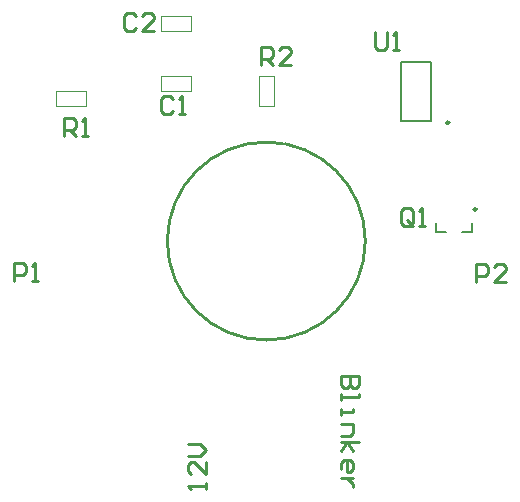
<source format=gbr>
G04 Layer_Color=65535*
%FSLAX26Y26*%
%MOIN*%
%TF.FileFunction,Legend,Top*%
%TF.Part,Single*%
G01*
G75*
%TA.AperFunction,NonConductor*%
%ADD31C,0.009842*%
%ADD32C,0.010000*%
%ADD33C,0.007874*%
%ADD34C,0.004000*%
%ADD35C,0.005000*%
D31*
X1575787Y980158D02*
G03*
X1575787Y980158I-4921J0D01*
G01*
D32*
X1205000Y875000D02*
G03*
X1205000Y875000I-330000J0D01*
G01*
X1485000Y1270000D02*
G03*
X1485000Y1270000I-5000J0D01*
G01*
X1237500Y1572481D02*
Y1522497D01*
X1247497Y1512500D01*
X1267490D01*
X1277487Y1522497D01*
Y1572481D01*
X1297481Y1512500D02*
X1317474D01*
X1307477D01*
Y1572481D01*
X1297481Y1562484D01*
X858000Y1461000D02*
Y1520981D01*
X887990D01*
X897987Y1510984D01*
Y1490990D01*
X887990Y1480994D01*
X858000D01*
X877994D02*
X897987Y1461000D01*
X957968D02*
X917981D01*
X957968Y1500987D01*
Y1510984D01*
X947971Y1520981D01*
X927977D01*
X917981Y1510984D01*
X200000Y1225000D02*
Y1284981D01*
X229990D01*
X239987Y1274984D01*
Y1254990D01*
X229990Y1244994D01*
X200000D01*
X219994D02*
X239987Y1225000D01*
X259981D02*
X279974D01*
X269977D01*
Y1284981D01*
X259981Y1274984D01*
X1364987Y934997D02*
Y974984D01*
X1354990Y984981D01*
X1334997D01*
X1325000Y974984D01*
Y934997D01*
X1334997Y925000D01*
X1354990D01*
X1344994Y944994D02*
X1364987Y925000D01*
X1354990D02*
X1364987Y934997D01*
X1384981Y925000D02*
X1404974D01*
X1394977D01*
Y984981D01*
X1384981Y974984D01*
X1575000Y738583D02*
Y798563D01*
X1604990D01*
X1614987Y788567D01*
Y768573D01*
X1604990Y758576D01*
X1575000D01*
X1674968Y738583D02*
X1634981D01*
X1674968Y778570D01*
Y788567D01*
X1664971Y798563D01*
X1644977D01*
X1634981Y788567D01*
X33500Y743083D02*
Y803063D01*
X63490D01*
X73487Y793067D01*
Y773073D01*
X63490Y763076D01*
X33500D01*
X93481Y743083D02*
X113474D01*
X103477D01*
Y803063D01*
X93481Y793067D01*
X439987Y1624984D02*
X429990Y1634981D01*
X409997D01*
X400000Y1624984D01*
Y1584997D01*
X409997Y1575000D01*
X429990D01*
X439987Y1584997D01*
X499968Y1575000D02*
X459981D01*
X499968Y1614987D01*
Y1624984D01*
X489971Y1634981D01*
X469977D01*
X459981Y1624984D01*
X564987Y1349984D02*
X554990Y1359981D01*
X534997D01*
X525000Y1349984D01*
Y1309997D01*
X534997Y1300000D01*
X554990D01*
X564987Y1309997D01*
X584981Y1300000D02*
X604974D01*
X594977D01*
Y1359981D01*
X584981Y1349984D01*
X1184981Y425000D02*
X1125000D01*
Y395010D01*
X1134997Y385013D01*
X1144994D01*
X1154990Y395010D01*
Y425000D01*
Y395010D01*
X1164987Y385013D01*
X1174984D01*
X1184981Y395010D01*
Y425000D01*
X1125000Y365019D02*
Y345026D01*
Y355023D01*
X1184981D01*
Y365019D01*
X1125000Y315036D02*
Y295042D01*
Y305039D01*
X1164987D01*
Y315036D01*
X1125000Y265052D02*
X1164987D01*
Y235061D01*
X1154990Y225065D01*
X1125000D01*
Y205071D02*
X1184981D01*
X1144994D02*
X1164987Y175081D01*
X1144994Y205071D02*
X1125000Y175081D01*
Y115100D02*
Y135094D01*
X1134997Y145091D01*
X1154990D01*
X1164987Y135094D01*
Y115100D01*
X1154990Y105103D01*
X1144994D01*
Y145091D01*
X1164987Y85110D02*
X1125000D01*
X1144994D01*
X1154990Y75113D01*
X1164987Y65117D01*
Y55120D01*
X675000Y50000D02*
Y69993D01*
Y59997D01*
X615019D01*
X625016Y50000D01*
X675000Y139971D02*
Y99984D01*
X635013Y139971D01*
X625016D01*
X615019Y129974D01*
Y109981D01*
X625016Y99984D01*
X615019Y159964D02*
X655006D01*
X675000Y179958D01*
X655006Y199952D01*
X615019D01*
D33*
X1438976Y905354D02*
Y934882D01*
Y905354D02*
X1472441D01*
X1527559D02*
X1561024D01*
Y934882D01*
D34*
X525000Y1375000D02*
X625000D01*
X525000Y1425000D02*
X625000D01*
X525000Y1375000D02*
Y1425000D01*
X625000Y1375000D02*
Y1425000D01*
X525000Y1575000D02*
X625000D01*
X525000Y1625000D02*
X625000D01*
X525000Y1575000D02*
Y1625000D01*
X625000Y1575000D02*
Y1625000D01*
X850000Y1325000D02*
Y1425000D01*
X900000Y1325000D02*
Y1425000D01*
X850000D02*
X900000D01*
X850000Y1325000D02*
X900000D01*
X175000Y1375000D02*
X275000D01*
X175000Y1325000D02*
X275000D01*
Y1375000D01*
X175000Y1325000D02*
Y1375000D01*
D35*
X1325000Y1473425D02*
X1425000D01*
X1325000Y1276575D02*
X1425000D01*
Y1473425D01*
X1325000Y1276575D02*
Y1473425D01*
%TF.MD5,e56eae02d8263727ec9247b5aabafcea*%
M02*

</source>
■ ■ ■
Action item: All of the data must be set down exactly, with no pictures included.

Solution:
<source format=gbr>
G04 Layer_Color=65535*
%FSLAX26Y26*%
%MOIN*%
%TF.FileFunction,Legend,Top*%
%TF.Part,Single*%
G01*
G75*
%TA.AperFunction,NonConductor*%
%ADD31C,0.009842*%
%ADD32C,0.010000*%
%ADD33C,0.007874*%
%ADD34C,0.004000*%
%ADD35C,0.005000*%
D31*
X1575787Y980158D02*
G03*
X1575787Y980158I-4921J0D01*
G01*
D32*
X1205000Y875000D02*
G03*
X1205000Y875000I-330000J0D01*
G01*
X1485000Y1270000D02*
G03*
X1485000Y1270000I-5000J0D01*
G01*
X1237500Y1572481D02*
Y1522497D01*
X1247497Y1512500D01*
X1267490D01*
X1277487Y1522497D01*
Y1572481D01*
X1297481Y1512500D02*
X1317474D01*
X1307477D01*
Y1572481D01*
X1297481Y1562484D01*
X858000Y1461000D02*
Y1520981D01*
X887990D01*
X897987Y1510984D01*
Y1490990D01*
X887990Y1480994D01*
X858000D01*
X877994D02*
X897987Y1461000D01*
X957968D02*
X917981D01*
X957968Y1500987D01*
Y1510984D01*
X947971Y1520981D01*
X927977D01*
X917981Y1510984D01*
X200000Y1225000D02*
Y1284981D01*
X229990D01*
X239987Y1274984D01*
Y1254990D01*
X229990Y1244994D01*
X200000D01*
X219994D02*
X239987Y1225000D01*
X259981D02*
X279974D01*
X269977D01*
Y1284981D01*
X259981Y1274984D01*
X1364987Y934997D02*
Y974984D01*
X1354990Y984981D01*
X1334997D01*
X1325000Y974984D01*
Y934997D01*
X1334997Y925000D01*
X1354990D01*
X1344994Y944994D02*
X1364987Y925000D01*
X1354990D02*
X1364987Y934997D01*
X1384981Y925000D02*
X1404974D01*
X1394977D01*
Y984981D01*
X1384981Y974984D01*
X1575000Y738583D02*
Y798563D01*
X1604990D01*
X1614987Y788567D01*
Y768573D01*
X1604990Y758576D01*
X1575000D01*
X1674968Y738583D02*
X1634981D01*
X1674968Y778570D01*
Y788567D01*
X1664971Y798563D01*
X1644977D01*
X1634981Y788567D01*
X33500Y743083D02*
Y803063D01*
X63490D01*
X73487Y793067D01*
Y773073D01*
X63490Y763076D01*
X33500D01*
X93481Y743083D02*
X113474D01*
X103477D01*
Y803063D01*
X93481Y793067D01*
X439987Y1624984D02*
X429990Y1634981D01*
X409997D01*
X400000Y1624984D01*
Y1584997D01*
X409997Y1575000D01*
X429990D01*
X439987Y1584997D01*
X499968Y1575000D02*
X459981D01*
X499968Y1614987D01*
Y1624984D01*
X489971Y1634981D01*
X469977D01*
X459981Y1624984D01*
X564987Y1349984D02*
X554990Y1359981D01*
X534997D01*
X525000Y1349984D01*
Y1309997D01*
X534997Y1300000D01*
X554990D01*
X564987Y1309997D01*
X584981Y1300000D02*
X604974D01*
X594977D01*
Y1359981D01*
X584981Y1349984D01*
X1184981Y425000D02*
X1125000D01*
Y395010D01*
X1134997Y385013D01*
X1144994D01*
X1154990Y395010D01*
Y425000D01*
Y395010D01*
X1164987Y385013D01*
X1174984D01*
X1184981Y395010D01*
Y425000D01*
X1125000Y365019D02*
Y345026D01*
Y355023D01*
X1184981D01*
Y365019D01*
X1125000Y315036D02*
Y295042D01*
Y305039D01*
X1164987D01*
Y315036D01*
X1125000Y265052D02*
X1164987D01*
Y235061D01*
X1154990Y225065D01*
X1125000D01*
Y205071D02*
X1184981D01*
X1144994D02*
X1164987Y175081D01*
X1144994Y205071D02*
X1125000Y175081D01*
Y115100D02*
Y135094D01*
X1134997Y145091D01*
X1154990D01*
X1164987Y135094D01*
Y115100D01*
X1154990Y105103D01*
X1144994D01*
Y145091D01*
X1164987Y85110D02*
X1125000D01*
X1144994D01*
X1154990Y75113D01*
X1164987Y65117D01*
Y55120D01*
X675000Y50000D02*
Y69993D01*
Y59997D01*
X615019D01*
X625016Y50000D01*
X675000Y139971D02*
Y99984D01*
X635013Y139971D01*
X625016D01*
X615019Y129974D01*
Y109981D01*
X625016Y99984D01*
X615019Y159964D02*
X655006D01*
X675000Y179958D01*
X655006Y199952D01*
X615019D01*
D33*
X1438976Y905354D02*
Y934882D01*
Y905354D02*
X1472441D01*
X1527559D02*
X1561024D01*
Y934882D01*
D34*
X525000Y1375000D02*
X625000D01*
X525000Y1425000D02*
X625000D01*
X525000Y1375000D02*
Y1425000D01*
X625000Y1375000D02*
Y1425000D01*
X525000Y1575000D02*
X625000D01*
X525000Y1625000D02*
X625000D01*
X525000Y1575000D02*
Y1625000D01*
X625000Y1575000D02*
Y1625000D01*
X850000Y1325000D02*
Y1425000D01*
X900000Y1325000D02*
Y1425000D01*
X850000D02*
X900000D01*
X850000Y1325000D02*
X900000D01*
X175000Y1375000D02*
X275000D01*
X175000Y1325000D02*
X275000D01*
Y1375000D01*
X175000Y1325000D02*
Y1375000D01*
D35*
X1325000Y1473425D02*
X1425000D01*
X1325000Y1276575D02*
X1425000D01*
Y1473425D01*
X1325000Y1276575D02*
Y1473425D01*
%TF.MD5,e56eae02d8263727ec9247b5aabafcea*%
M02*

</source>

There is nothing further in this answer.